I started doing some binary diffs of the storage model. The origin of the affected branch on master is 0dd77db. On that branch 30d1cb9 is the last working commit. Therefore i based my patches on that commit. I compared my results with 3fc862f although e2eac6d seemed to introduce the bug. My test setup used dilute-lte which wasn't implemented yet at that point.

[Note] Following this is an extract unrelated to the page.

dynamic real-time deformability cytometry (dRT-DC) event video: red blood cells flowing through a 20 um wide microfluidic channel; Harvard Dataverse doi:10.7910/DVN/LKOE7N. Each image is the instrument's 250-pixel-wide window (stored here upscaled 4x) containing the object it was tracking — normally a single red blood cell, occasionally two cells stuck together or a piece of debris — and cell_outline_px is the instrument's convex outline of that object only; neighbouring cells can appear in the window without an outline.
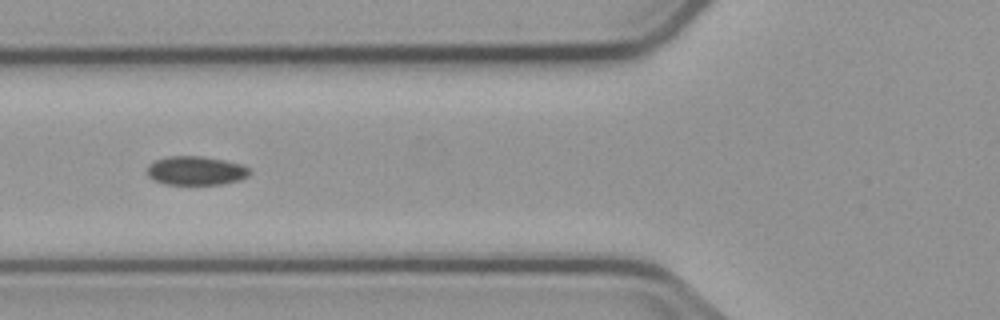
{"species": "common noctule bat (a hibernating species)", "species_latin": "Nyctalus noctula", "temperature_condition": "cold", "stored_images_in_passage": 6, "camera_frame_rate_fps": 3000, "um_per_image_px": 0.085, "animal": {"sex": "male", "body_mass_g": 23.1, "forearm_length_mm": 52.7}, "frame": {"image": 1, "passage_image": 6, "time_ms": 6.667, "image_size_px": [1000, 320], "cell_outline_px": [[252, 172], [248, 176], [240, 180], [220, 184], [164, 184], [152, 180], [148, 176], [148, 164], [156, 160], [168, 156], [200, 156], [224, 160], [244, 164]], "centroid_in_image_um": [16.66, 14.5], "position_along_channel_um": 109.1, "area_um2": 17.34}}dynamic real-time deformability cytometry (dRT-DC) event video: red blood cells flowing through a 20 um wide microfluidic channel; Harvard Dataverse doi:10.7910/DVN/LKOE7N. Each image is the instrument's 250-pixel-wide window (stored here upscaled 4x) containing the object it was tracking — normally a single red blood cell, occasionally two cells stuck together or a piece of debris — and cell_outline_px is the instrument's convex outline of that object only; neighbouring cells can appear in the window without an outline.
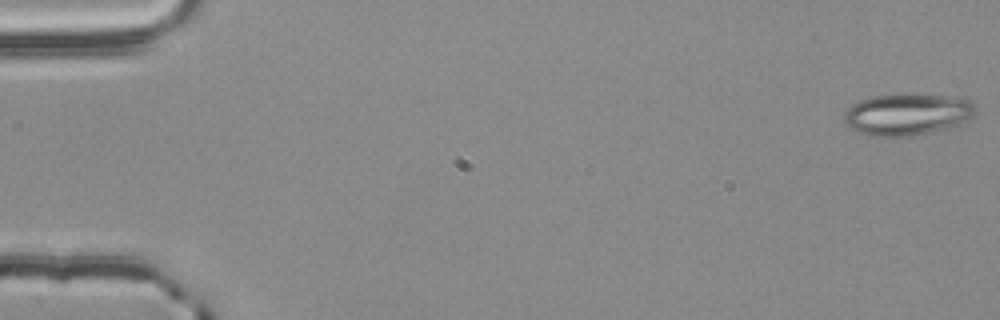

As of now i tested r_inner, r_outer, v_inner, time_explosion and electron_densities. They were identical except for the electron densities where 2 values were off by ~1e-5.

When comparing the transition_propabilities_nd i noticed a huge difference between the two versions. transition_prob

Here is my patch together with the files i used to do my tests: patch.zip

git checkout 30d1cb9
git apply 0001-added-int.patch
./setup.py develop
cd $DATADIR
python plasma_test.py

wkerzendorf commented 8 years ago

good work!

chvogl commented 8 years ago

The transition_probabilities_nd are not used any more. Before changing the memory layout for the transition probabilities, this value was used for selecting transition probabilities for different shells. At the moment the value isn't assigned anymore, which explains the differences in the posted data. However, having a look at the storage structure is probably a good idea, since problems with the data passing have occured before.